During Watergate, after Vice President Spiro Agnew resigned and before Gerald Ford was confirmed to replace him, no one held the office for eight weeks. Democratic Speaker Carl Albert promised that if something happened to President Richard Nixon and Albert became acting president, he would appoint a Republican vice president, then resign. From the standpoint of today’s poisonous politics, such nonpartisan sacrifice seems inconceivable.
The biggest legal problem with the current succession law, according to many scholars, is that it is unconstitutional for legislators to be in the line of succession. Article II restricts the line of succession to “officers,” but elsewhere the Constitution specifically distinguishes members of Congress from “officers of the United States.” These constitutional doubts led Congress to take the president pro tempore and speaker out of the line of succession in 1886. When the current law was debated in 1947, Congress ignored the constitutional question and put them back in.
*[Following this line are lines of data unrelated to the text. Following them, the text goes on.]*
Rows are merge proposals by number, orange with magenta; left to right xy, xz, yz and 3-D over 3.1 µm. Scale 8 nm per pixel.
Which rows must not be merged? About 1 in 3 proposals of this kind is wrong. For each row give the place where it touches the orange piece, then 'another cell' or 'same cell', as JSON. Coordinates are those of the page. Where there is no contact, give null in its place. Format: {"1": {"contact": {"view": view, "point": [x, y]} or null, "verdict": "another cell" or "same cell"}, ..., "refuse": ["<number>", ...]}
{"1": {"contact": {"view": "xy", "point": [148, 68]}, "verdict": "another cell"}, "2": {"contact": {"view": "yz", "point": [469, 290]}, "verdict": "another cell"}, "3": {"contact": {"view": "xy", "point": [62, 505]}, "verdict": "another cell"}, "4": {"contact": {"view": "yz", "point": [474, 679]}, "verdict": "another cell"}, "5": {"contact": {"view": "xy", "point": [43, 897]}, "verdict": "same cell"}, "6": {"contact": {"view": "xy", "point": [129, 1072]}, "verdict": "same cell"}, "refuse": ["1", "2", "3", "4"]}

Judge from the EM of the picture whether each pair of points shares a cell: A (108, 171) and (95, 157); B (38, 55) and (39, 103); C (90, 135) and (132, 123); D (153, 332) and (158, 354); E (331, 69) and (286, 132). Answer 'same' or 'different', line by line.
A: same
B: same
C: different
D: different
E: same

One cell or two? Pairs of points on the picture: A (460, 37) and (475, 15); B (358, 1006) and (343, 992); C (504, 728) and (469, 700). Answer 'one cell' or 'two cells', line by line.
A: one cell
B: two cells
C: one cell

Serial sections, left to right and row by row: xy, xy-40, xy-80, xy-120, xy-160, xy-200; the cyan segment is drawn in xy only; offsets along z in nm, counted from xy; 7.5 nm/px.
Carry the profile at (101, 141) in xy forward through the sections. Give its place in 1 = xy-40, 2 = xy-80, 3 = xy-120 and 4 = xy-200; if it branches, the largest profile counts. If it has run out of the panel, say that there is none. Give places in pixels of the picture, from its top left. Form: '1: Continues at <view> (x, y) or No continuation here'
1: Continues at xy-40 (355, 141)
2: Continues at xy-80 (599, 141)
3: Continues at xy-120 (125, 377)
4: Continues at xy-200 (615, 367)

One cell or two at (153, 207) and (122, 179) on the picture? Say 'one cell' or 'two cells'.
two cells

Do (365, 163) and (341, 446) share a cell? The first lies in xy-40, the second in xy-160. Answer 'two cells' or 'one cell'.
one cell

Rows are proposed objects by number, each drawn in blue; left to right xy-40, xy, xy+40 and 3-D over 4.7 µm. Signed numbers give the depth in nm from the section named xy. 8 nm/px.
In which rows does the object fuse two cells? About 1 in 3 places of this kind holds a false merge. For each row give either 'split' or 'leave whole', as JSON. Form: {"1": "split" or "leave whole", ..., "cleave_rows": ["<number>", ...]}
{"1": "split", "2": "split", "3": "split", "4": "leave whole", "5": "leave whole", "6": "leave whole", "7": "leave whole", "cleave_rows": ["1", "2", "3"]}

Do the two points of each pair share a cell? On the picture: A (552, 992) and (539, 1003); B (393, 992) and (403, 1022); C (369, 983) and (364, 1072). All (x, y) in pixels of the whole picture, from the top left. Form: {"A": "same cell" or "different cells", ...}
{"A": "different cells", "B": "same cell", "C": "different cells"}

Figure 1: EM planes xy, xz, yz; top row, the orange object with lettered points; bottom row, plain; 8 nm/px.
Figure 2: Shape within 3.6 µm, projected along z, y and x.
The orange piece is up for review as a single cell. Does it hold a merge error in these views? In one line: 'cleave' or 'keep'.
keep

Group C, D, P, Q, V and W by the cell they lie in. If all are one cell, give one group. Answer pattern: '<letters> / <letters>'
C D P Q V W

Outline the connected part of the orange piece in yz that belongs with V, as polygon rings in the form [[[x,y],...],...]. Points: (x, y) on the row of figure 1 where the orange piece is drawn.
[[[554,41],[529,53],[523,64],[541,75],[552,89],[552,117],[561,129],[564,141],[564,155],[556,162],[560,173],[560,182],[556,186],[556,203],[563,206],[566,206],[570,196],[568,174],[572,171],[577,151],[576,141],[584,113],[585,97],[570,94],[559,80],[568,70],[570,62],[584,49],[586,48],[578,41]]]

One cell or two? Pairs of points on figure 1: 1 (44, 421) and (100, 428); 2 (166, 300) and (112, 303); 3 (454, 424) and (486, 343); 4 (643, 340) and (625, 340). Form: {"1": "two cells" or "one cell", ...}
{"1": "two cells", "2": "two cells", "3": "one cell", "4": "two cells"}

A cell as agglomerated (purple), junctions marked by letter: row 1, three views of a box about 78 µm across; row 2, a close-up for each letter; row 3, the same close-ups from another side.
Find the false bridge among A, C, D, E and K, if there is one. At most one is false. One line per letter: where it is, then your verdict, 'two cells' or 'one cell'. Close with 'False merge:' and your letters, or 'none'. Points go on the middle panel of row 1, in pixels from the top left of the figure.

It is all too easy to imagine, in the throes of a crisis, that members of a president’s party would latch on to this constitutional interpretation. They would argue that the secretary of state was the rightful acting president. Similarly, in the case of a president or vice president claiming that he is not incapacitated, the president’s party would back his claim to retain power. The country, already deeply divided, might descend into disorder before the courts could calm the waters (if they could do so at all). Two people would be claiming the White House, rallying their millions of respective supporters and possibly even giving conflicting orders to the government and the military.
The solution is legislation. Although Article II provides no procedures, it does empower Congress to create them (with some help from the Constitution’s necessary and proper clause). The simplest path would be a Double-Incapacity Act with procedures that parallel the Twenty-Fifth Amendment’s. The only difference would be that, if the vice president is unavailable, his or her role in the amendment’s processes would be filled by the NPU—the “next person up” in the line of succession. Mirroring Section 3 of the amendment, the new law could let the president (or, if he was already incapacitated, whoever is the next person up) transfer power to the next NPU and retake it. Mirroring Section 4, the new law could empower the Cabinet and the NPU to declare unable the president or any NPU designated as acting president. Just like Section 4, it could kick disputed cases to Congress and require a two-thirds majority to keep the NPU in control.
Practically speaking, if both parties supported such a law, it might represent a bipartisan affirmation of the current line of succession. Perhaps that would take the wind out of the sails of any challenge to a speaker’s accession. Even better would be simply taking the speaker and president pro tempore out of the line of succession—acting in the statesmanlike spirit of Carl Albert to protect the country from this needless risk of civil disorder.
We shouldn’t get too caught up in such wishful thinking, though. Yes, Congress could head off these problems by passing a law. But Congress moves slower than viruses do. A crisis like the one I have described here could erupt in a matter of days. Unless Congress decides to be proactive, we just have to grit our teeth and hope for the best—in this case, that White House staffers become more diligent about their mask wearing and hand-washing, because that may be all that separates this country from a constitutional catastrophe.